Information-Theoretic Guarantees for Recovering Low-Rank Tensors from Symmetric Rank-One Measurements
Eren C. Kızıldağ
TL;DR
This work derives information-theoretic guarantees for exactly recovering a low symmetric-rank order-$\ell$ tensor from symmetric rank-one measurements with i.i.d. log-concave entries. The authors prove a near-optimal sample complexity of $N=\Theta(dr)$ for exact recovery via a rank-minimization program, and complement it with a Fano-based lower bound showing that $N=\tilde{\Omega}(dr^{0.98})$ is necessary up to polylog factors, underscoring the efficiency of the low-rank approach. They connect these results to learning two-layer polynomial networks, demonstrate that ERM over unstructured tensors can require exponentially more samples, and develop a suite of tools—covering numbers, Carbery–Wright anti-concentration, and orthogonal-polynomial expansions—to handle symmetric rank-one measurements under log-concave distributions.

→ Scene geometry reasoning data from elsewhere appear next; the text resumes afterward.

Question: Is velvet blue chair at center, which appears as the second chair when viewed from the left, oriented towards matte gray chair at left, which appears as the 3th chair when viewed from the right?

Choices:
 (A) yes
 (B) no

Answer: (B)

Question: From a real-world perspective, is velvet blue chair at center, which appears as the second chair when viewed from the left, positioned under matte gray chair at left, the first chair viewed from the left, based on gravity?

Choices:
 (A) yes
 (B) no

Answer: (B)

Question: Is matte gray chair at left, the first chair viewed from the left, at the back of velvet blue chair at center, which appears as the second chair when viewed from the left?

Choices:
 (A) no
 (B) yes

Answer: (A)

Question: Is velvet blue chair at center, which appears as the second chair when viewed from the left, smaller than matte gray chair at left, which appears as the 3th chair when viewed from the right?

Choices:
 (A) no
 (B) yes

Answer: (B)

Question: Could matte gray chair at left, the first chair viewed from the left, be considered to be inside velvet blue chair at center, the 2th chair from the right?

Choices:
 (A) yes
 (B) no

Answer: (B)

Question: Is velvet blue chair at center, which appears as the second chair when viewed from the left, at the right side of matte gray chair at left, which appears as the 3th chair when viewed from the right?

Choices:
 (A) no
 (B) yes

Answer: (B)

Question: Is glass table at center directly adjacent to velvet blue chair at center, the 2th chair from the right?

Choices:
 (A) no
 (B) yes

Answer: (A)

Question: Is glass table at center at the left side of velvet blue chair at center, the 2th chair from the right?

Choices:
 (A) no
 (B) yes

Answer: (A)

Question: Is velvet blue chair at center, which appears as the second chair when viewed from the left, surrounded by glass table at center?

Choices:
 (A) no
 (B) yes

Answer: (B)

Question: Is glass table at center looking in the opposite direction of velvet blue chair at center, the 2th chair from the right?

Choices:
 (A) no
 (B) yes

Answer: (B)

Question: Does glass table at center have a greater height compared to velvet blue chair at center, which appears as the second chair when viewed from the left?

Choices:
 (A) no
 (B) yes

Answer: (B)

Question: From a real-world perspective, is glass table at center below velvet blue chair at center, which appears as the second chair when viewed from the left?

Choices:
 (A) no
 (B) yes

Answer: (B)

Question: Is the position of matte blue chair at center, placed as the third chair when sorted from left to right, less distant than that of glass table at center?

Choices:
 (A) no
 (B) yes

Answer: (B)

The paper highlights the potential for information-theoretic benchmarks to guide the design of tractable algorithms and deepens understanding of sample complexity in structured tensor recovery and polynomial-network settings.
Abstract
In this paper, we investigate the sample complexity of recovering tensors with low symmetric rank from symmetric rank-one measurements. This setting is particularly motivated by the study of higher-order interactions and the analysis of two-layer neural networks with polynomial activations (polynomial networks). Using a covering numbers argument, we analyze the performance of the symmetric rank minimization program and establish near-optimal sample complexity bounds when the underlying distribution is log-concave. Our measurement model involves random symmetric rank-one tensors, which lead to involved probability calculations. To address these challenges, we employ the Carbery-Wright inequality, a powerful tool for studying anti-concentration properties of random polynomials, and leverage orthogonal polynomials. Additionally, we provide a sample complexity lower bound based on Fano's inequality, and discuss broader implications of our results for two-layer polynomial networks.